7.0’Yİ GEÇERSE TSUNAMİ OLUŞABİLİR
Marmaris’te yaşanan depremlerin ise çok daha farklı bir ortamda meydana geldiğine işaret eden Prof.Dr. Sözbilir, “O bölge Türkiye karasının deniz kısmı. Orada Doğu Akdeniz dediğimiz yerde Türkiye ile Afrika levhasının sınırını oluşturan çok büyük ölçekli fay var. Bu fay Arnavutluk’tan başlıyor, Girit Adası’ndan geçiyor. Bir kolu Marmaris ve Rodos Adası’na uzanıyor, bir kolu da karada Fethiye-Burdur hattı boyunca karanın içine yerleşiyor. Diğer kolu ise Girit’ten Kıbrıs ve Antakya’ya kadar uzanıyor. Doğu Akdeniz dediğimiz bölgede denizin altında çok büyük ölçekli bir fay hattı var. Bu fay hattının Helen Dalma-Batma Zonu, Ege Yayı, Kıbrıs Yayı, Girit Yayı gibi farklı isimleri var. Bu fay tarihsel dönemler dediğimiz 1900’den önce 8.0 şiddetine varan mega depremler üretmiştir. 7.0 ve 7.5 civarında depremler ürettiğinde Türkiye’nin güneybatı kıyıları tsunami yaşamıştır. Dolayısıyla Girit’te ve Marmaris’in güneyindeki faylar 7.0 ve 7.0’yi geçen depremler üretirlerse tsunami anlamında bizim Muğla, Marmaris, Bodrum, Fethiye, Antalya’dan İskenderun’a kadar olan sahil kesiminde tsunami tehlikesi ile karşı karşıya kalabilir.

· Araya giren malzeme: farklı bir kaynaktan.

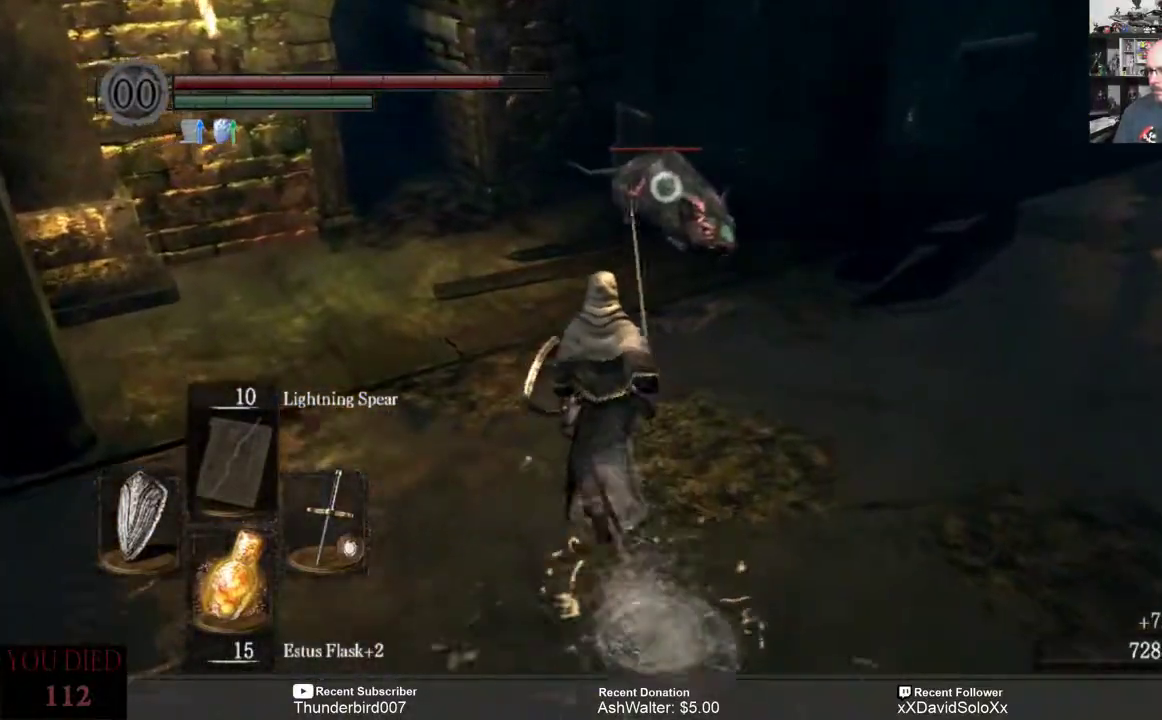
{"buttons": [], "left_stick": "center", "right_stick": "center", "events": [[133, "R2", "up"], [167, "left_stick", "center"]]}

Muğla, Bodrum, Kuşadası ve İzmir’e kadar etkisini gösterebilecek tsunami tehlikesi yaşanabilir” şeklinde konuştu.
DERİN ODAKLI BİR FAY
Marmaris depreminde odak derinliğinin 60 km civarında olduğunu belirten Prof.Dr. Sözbilir, “Böyle depremler normal şartlarda Türkiye’nin kara kısmında olmayan depremlerdir. Türkiye’nin kara kısmında fayların ürettiği depremlerin odak derinliği 5 km ile 15 km arasında değişmektedir. Daha derinde deprem olmaz. Daha derindeki kayalar kırılarak deprem üretmez ve sönümlenirler. Ama bizim Doğu Akdeniz ve Ege’nin altındaki faylar Helen Dalma-Batma Zonu nedeniyle 300 km’ye varan derinlikte depremler üretebilir. Şu anda oluşan depremde bizim hemen Fethiye-Burdur fay zonunun güney uzantısı olarak kabul edilen ve yabancıların Pliny Transform dedikleri bir fayın ucunda gerçekleşti. Bu Helen Dalma-Batma Zonu ile bağlantılı bir fay bu. Onun için daha derin odaklı depremler üretebilecek derin odaklı bir fay. Bu fayın hemen batısında Marmaris’in Bozburun Yarımadası dediğimiz yerde doğu-batı uzanımlı faylar var. Bu faya göre daha küçük ölçekli ama bu fay ile bağlantısı olan faylar bunlar. Daha sığ oldukları için 5.0 şiddetinde ve 10 km derinlikte depremler üretiyorlar. Şimdi bu devam eden artçılara baktığımızda bazı artçıların derinliği 5-10 km derinliği gösteriyor. Bu bazı faylarında kırılmaya başladığı anlamına gelebilir. Dünkü depremden sonra olan depremlerin hepsi artçı olmayabilir. Oradaki ana faya bağlı yan fay kolları da deprem üretmeye başladı gibi görünüyor. Daha sığ odaklı depremler olmaya başladı. Kırılmaların karaya geçmesi durumunda Bozburun, Selimiye, Bakırköy, Osmaniye, Datça gibi ilçelerde sıkıntılı durumlar
Yaşanabilir” diye konuştu.
İKİ BÖLGE TEHLİKE SINIRINDA
Muğla’nın güneyindeki depremlerin tetiklenme sürecinin 2 Mayıs’ta Girit’te meydana gelen 6.4 büyüklüğündeki deprem ile başladığını belirten Prof.Dr. Sözbilir, “Şu anda depremler kuzeye doğru kaymış durumda. Karaya doğru devam ederse Fethiye-Burdur tarafında Denizli’ye kadar olan hat tehlikeli duruma geçecektir. Bu fay için bunu söyleyebiliriz. Akhisar için ise Balıkesir-İzmir transfer zonunun etrafında gelişen olaylar bunlar. Gerilimi transfer eden bu zonlar güneye doğru kayarsa İzmir fayları, kuzeye doğru kayarsa Simav fayları devreye girmiş olacak. Şu anda bu iki bölge tehlike sınırına girmiş durumdadır” dedi.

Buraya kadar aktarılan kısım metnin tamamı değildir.